Real estate in India perform in 2021

 Real estate in India perform in 2021

The residential sector is among those which witnessed a robust recovery during the unlock phase during the year 2020.



As the year 2020 closes in, the hopes run high with the arrival of a replacement year, a replacement beginning that the planet has already pressed the “Reboot Button”. Many sectors have witnessed the emergence of the latest trends with many businesses being transformed within the Covid era. The office sector has witnessed an absorption of about 29 million square feet within the top five metros, which is about 30% but the annual absorption of 2019. However, in 2021 the office absorption is predicted to rise to around 40.0 million square feet, which is on the brink of the 2019 figures.


In the office sector, Bangalore and Hyderabad are expected to possess a 60% share within the overall absorption, with Mumbai and NCR remaining almost at an equivalent level thereto of 2019. The year 2021 is probably going to ascertain more spaces being haunted by “co-working” players as an alternate to figure from home, within the location closer to residential hubs as many would like to avoid visit office districts. the highest IT companies are likely to continue with the work from home strategy or during a combination of office and WFH for many of their employees, a minimum of till H1 of the subsequent year.


The residential sector is among those which witnessed a robust recovery during the unlock phase during the year 2020. The pace of rebound was pleasantly surprising for developers, investors, and allied stakeholders of the sector. Most of the major markets did well. The sales in Q3 were up by almost 85% to that of Q2, albeit the base effect came into play. According to digital platforms, search activity for the residential sector has soared back sharply and in fact, surpassed even the pre-COVID levels by 30-40 percent in most markets. In terms of conversions, sales witnessed a maximum increase in Kolkata (68%) followed by Ahmedabad by 64% and MMR and Bengaluru by 60% each. During the lockdown, the new project launch dropped by almost 68%. The higher absorption and lack of new supply brought down the unsold inventory from 109 months to 66 months from Q1 to Q3, which is certainly a sign of the robustness of the market. The demand was felt all around. Contrary to many beliefs, even the luxury segment also did well between August and November.

There are several drivers for this early turnaround. The pent-up demand is one of the major reasons. Some buyers realized that work from home is here to stay and thus prompted them to hasten their purchase. There were other benefits too. The home loan rates are now at an all-time low. The top five banks of India are offering home loans ranging between 6.9% and 8.5%. This coupled with the interest subsidy under PMAY can bring the effective interest rate below 5%, which is marginally higher than residential rental yield (3%-4%). In other words, for certain types of properties, the rental amount can pay for the interesting part of the loan, which was not possible even a year before. In addition to that, some state governments provided discounts on stamp duty and registration.
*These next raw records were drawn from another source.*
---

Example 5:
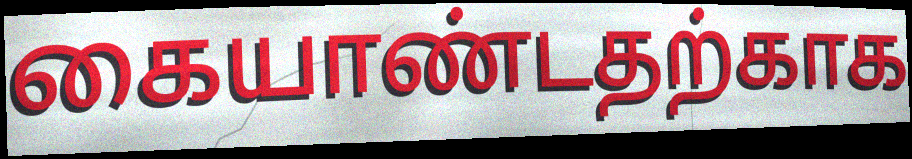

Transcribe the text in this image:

கையாண்டதற்காக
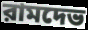
রামদেভ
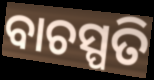
ବାଚସ୍ପତି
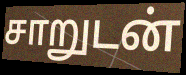
சாறுடன்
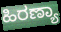
ಹಿರಣ್ಯಾ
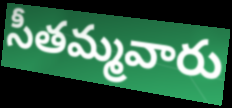
సీతమ్మవారు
In many cases, builders bore the small percentage and made a “Lumpsum” all-inclusive offer to the buyers, which was received well.

The momentum in the residential sector is likely to flow through the H1 of 2021. Many states will be extending the incentives at least till Q1 2021. A lot however will depend on the Union Budget, which is due in the first week of February 2021. A notable change is observed in the property search websites where the number of people searching for homes has gone up 60% to about 80%. It is remained to be seen whether this is a temporary phenomenon or a structural shift where a pandemic has redefined the need for a home.